H C Singh

How India won Independence and How India became closer to USA

Without help in any form from USA or other countries India won Independence in 1947 after a struggle of 100 years from 1847 when British East India Company Conquered Ranjit Singh’s Sikh Empire mainly through British conspiracy with the clandestine assistance of Dogras Dhyan Singh who was Prime Minister and his brother Gulab Singh. From 1847 to 57 British rule was in turmoil and there was uprising of 1857 what British called revolt and India considered First war of Independence. British succeeded by employing the entire then Indian allied troop headed by British Army with latest weapons, canons and trained artillery. After prolonged struggle Muslim rule of almost a thousand years ended and the last Mughal King Bahadur Shah though nominal, confined to Red Fort, was taken prisoner and extradited from India.

Next most historic event was Jallianwala Bagh massacre by the British General O’Dyer killing more than a thousand unarmed citizens, men, women and children who had gathered to listen to Indian leaders. This cruelty of British was turning point in India’s fight for independence. Even Gandhi who was till then pro British joined and ultimately led the independence movement though through non-violent and peaceful means. Leaders like Subhash Chader Bose wanted Independence by all means. Bose was elected Congress President but as Gandhi opposed it he resigned. He went to Germany and then during 2nd world war beginning to fight for India’s Independence through Indian National Army.

Had Allies not been supported by USA, Britain would have been conquered by Germany as France and all the European countries. Thus, British after 1945 war losses in men and material realized that it would not be possible to rule such a vast country like India. So Indian independence movement both of Gandhi and Subhash Bose succeeded and in 1947 India won Independence. This is in brief how India won Independence despite Churchill’s opposition which resulted in partition of India and creation of Pakistan. Nehru became Prime Minister of India and Sardar Patel Home Minister. Gandhi who had become Mahatma opposed partition of India and in view of partition riots initiated by Pakistan under Jinnah right from August 47. Thus Mahatma Gandhi started fast on 15th August 1947 instead of celebrating independence of India, by prolonged struggle spread over 100 years. He was ready to go to Pakistan for which he paid with his life.

* TASK DETAILS: Output the part of the essay on Indian independence that begins at the words "How India won Independence and" and stops after "extradited from India.", copied word for word.

* DATA SECTION:

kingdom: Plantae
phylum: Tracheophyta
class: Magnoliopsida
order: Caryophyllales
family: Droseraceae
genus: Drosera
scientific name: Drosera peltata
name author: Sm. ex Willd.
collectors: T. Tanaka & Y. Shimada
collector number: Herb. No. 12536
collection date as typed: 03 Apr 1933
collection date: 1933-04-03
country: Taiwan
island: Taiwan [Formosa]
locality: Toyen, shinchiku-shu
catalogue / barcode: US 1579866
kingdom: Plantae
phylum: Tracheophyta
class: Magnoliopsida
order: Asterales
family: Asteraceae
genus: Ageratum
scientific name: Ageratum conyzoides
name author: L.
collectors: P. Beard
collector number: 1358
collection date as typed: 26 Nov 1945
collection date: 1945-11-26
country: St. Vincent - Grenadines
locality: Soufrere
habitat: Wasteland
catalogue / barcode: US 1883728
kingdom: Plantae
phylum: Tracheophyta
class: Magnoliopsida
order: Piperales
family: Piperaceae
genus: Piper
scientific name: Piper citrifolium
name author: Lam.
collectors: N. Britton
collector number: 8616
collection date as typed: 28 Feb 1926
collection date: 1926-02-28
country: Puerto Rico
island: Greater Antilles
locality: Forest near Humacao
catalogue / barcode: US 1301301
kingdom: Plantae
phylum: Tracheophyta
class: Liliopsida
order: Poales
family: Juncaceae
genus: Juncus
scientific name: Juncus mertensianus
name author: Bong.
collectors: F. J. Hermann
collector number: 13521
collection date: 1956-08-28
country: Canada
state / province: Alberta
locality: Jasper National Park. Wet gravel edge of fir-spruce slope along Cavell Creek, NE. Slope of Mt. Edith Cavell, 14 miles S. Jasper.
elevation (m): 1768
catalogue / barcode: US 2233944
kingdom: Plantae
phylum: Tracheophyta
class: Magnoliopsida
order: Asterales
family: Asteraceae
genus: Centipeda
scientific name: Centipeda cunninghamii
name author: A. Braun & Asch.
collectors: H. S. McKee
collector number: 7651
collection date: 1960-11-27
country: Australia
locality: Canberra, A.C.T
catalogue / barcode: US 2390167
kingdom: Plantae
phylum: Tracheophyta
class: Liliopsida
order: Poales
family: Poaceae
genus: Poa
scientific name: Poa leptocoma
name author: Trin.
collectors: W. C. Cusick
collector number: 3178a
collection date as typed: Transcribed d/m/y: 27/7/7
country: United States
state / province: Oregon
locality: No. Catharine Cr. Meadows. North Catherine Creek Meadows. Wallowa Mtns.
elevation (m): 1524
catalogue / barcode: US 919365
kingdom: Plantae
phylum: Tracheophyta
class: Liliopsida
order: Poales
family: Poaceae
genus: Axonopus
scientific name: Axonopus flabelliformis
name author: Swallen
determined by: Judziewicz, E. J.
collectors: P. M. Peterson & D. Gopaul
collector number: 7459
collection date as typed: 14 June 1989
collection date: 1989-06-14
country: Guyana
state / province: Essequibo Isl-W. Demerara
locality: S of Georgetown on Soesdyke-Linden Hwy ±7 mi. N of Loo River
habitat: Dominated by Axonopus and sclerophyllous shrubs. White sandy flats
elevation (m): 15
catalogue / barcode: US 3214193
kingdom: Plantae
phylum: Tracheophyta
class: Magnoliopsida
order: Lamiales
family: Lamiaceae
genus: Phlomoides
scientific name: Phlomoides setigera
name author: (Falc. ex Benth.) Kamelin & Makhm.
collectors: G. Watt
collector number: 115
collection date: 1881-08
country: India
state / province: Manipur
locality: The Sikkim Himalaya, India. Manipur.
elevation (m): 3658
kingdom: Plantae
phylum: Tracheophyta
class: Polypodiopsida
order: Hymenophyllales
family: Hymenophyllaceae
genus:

* TASK RESULT:
How India won Independence and How India became closer to USA

Without help in any form from USA or other countries India won Independence in 1947 after a struggle of 100 years from 1847 when British East India Company Conquered Ranjit Singh’s Sikh Empire mainly through British conspiracy with the clandestine assistance of Dogras Dhyan Singh who was Prime Minister and his brother Gulab Singh. From 1847 to 57 British rule was in turmoil and there was uprising of 1857 what British called revolt and India considered First war of Independence. British succeeded by employing the entire then Indian allied troop headed by British Army with latest weapons, canons and trained artillery. After prolonged struggle Muslim rule of almost a thousand years ended and the last Mughal King Bahadur Shah though nominal, confined to Red Fort, was taken prisoner and extradited from India.